STATED PROBLEM: Copy out the text lines of every record below word for word, leaving out the pictures.

SUPPLIED INFORMATION:
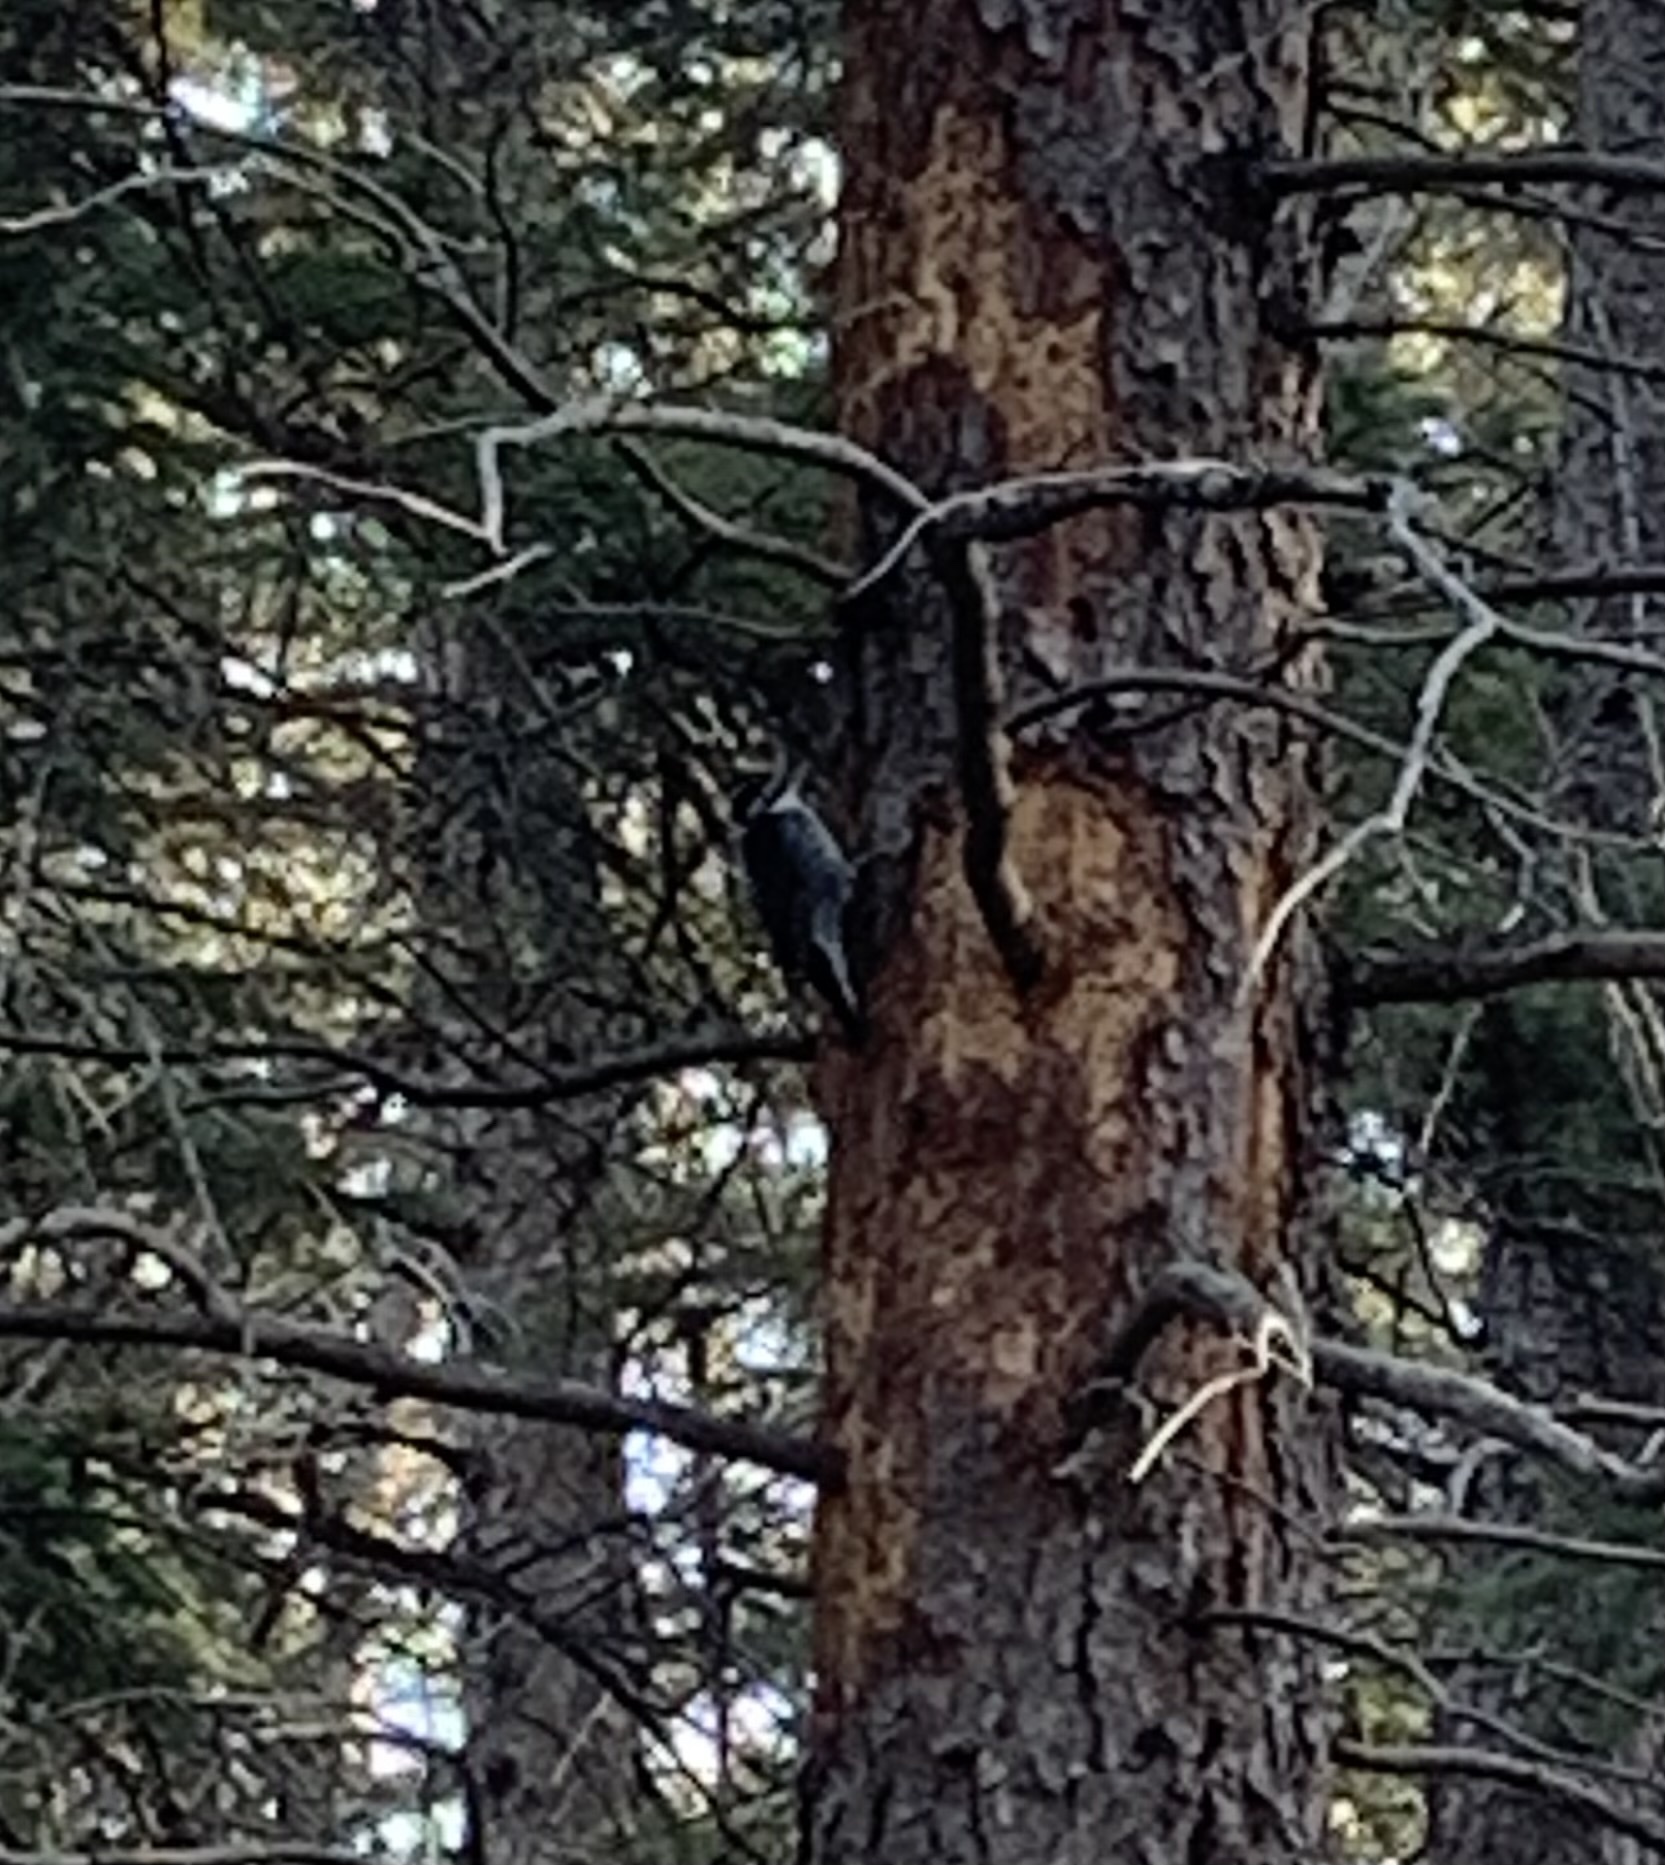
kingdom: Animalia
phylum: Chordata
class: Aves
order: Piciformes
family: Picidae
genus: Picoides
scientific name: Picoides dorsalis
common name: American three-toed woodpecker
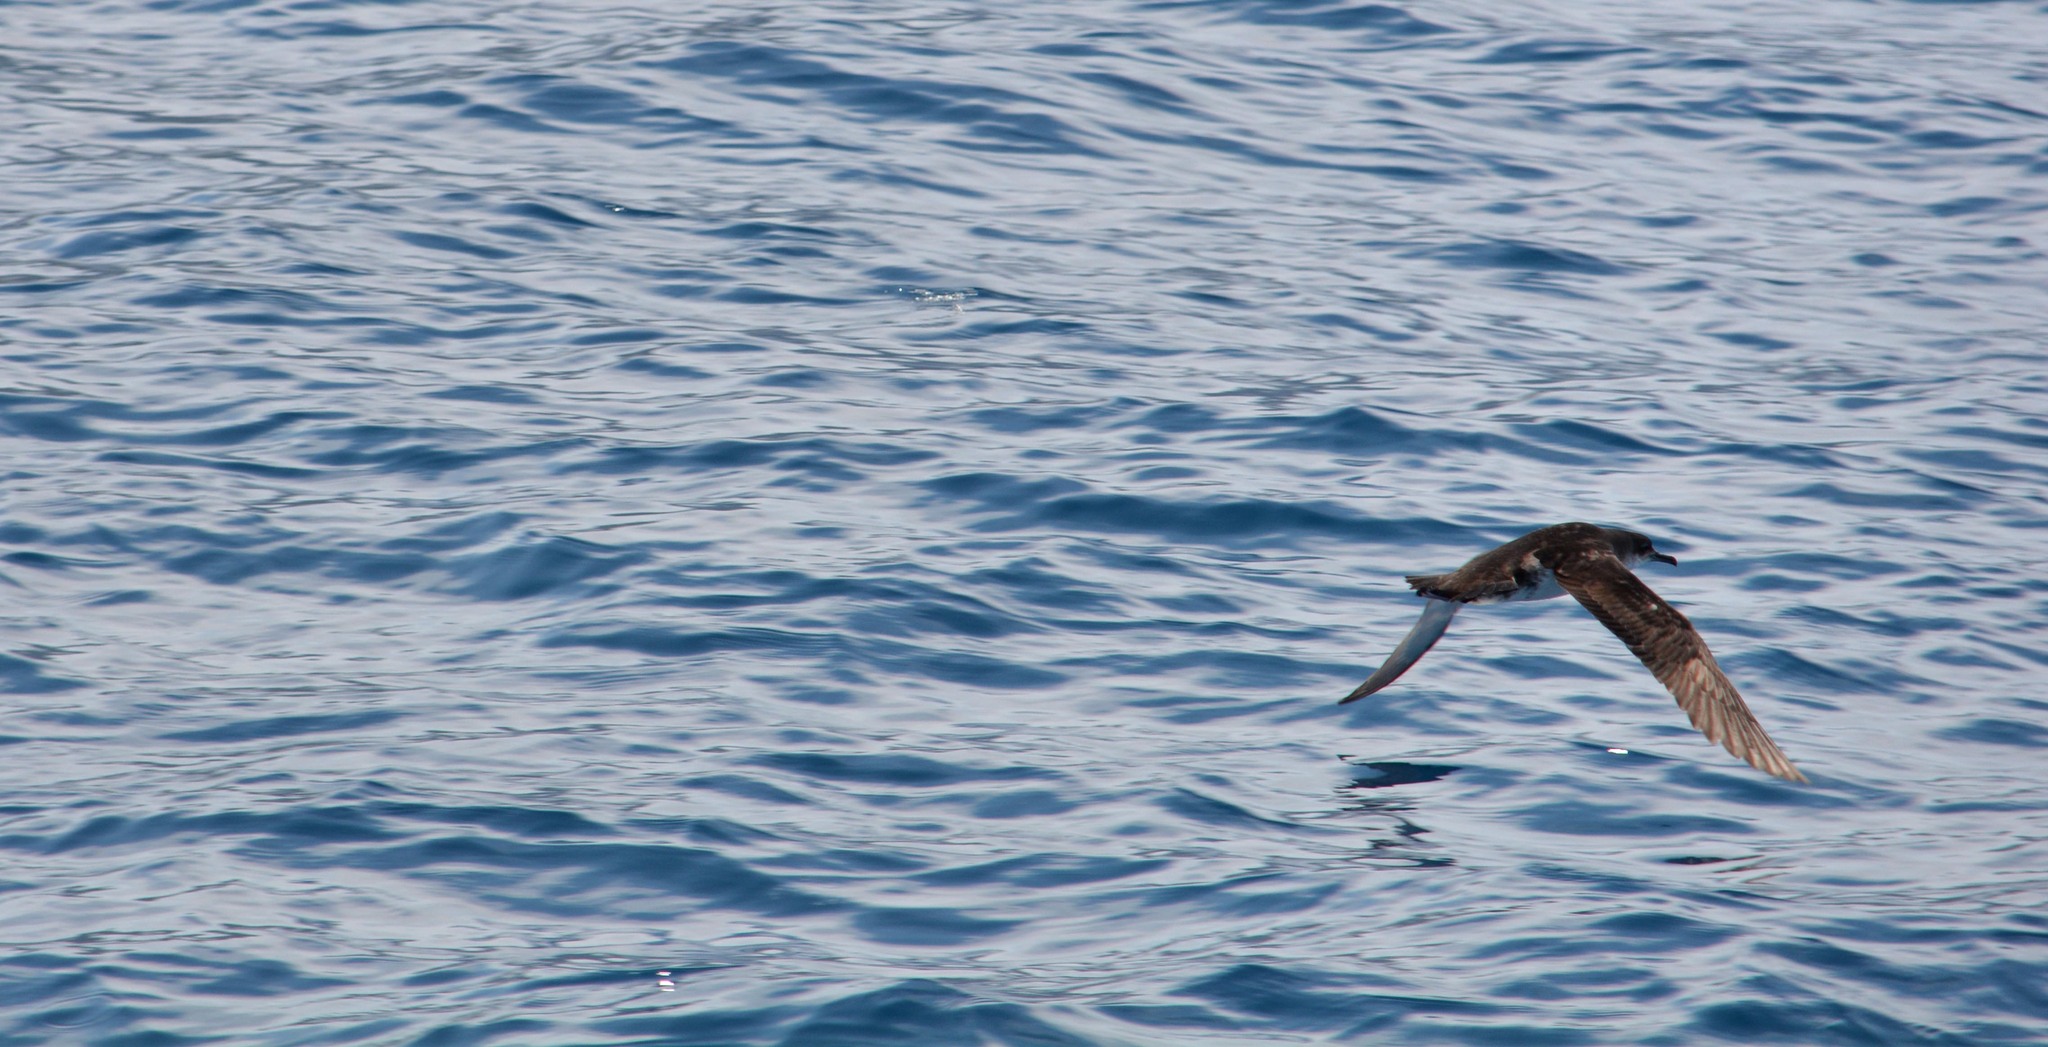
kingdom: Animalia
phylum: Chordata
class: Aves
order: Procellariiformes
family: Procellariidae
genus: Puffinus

ANSWER IN FULL:
kingdom: Animalia
phylum: Chordata
class: Aves
order: Piciformes
family: Picidae
genus: Picoides
scientific name: Picoides dorsalis
common name: American three-toed woodpecker
kingdom: Animalia
phylum: Chordata
class: Aves
order: Procellariiformes
family: Procellariidae
genus: Puffinus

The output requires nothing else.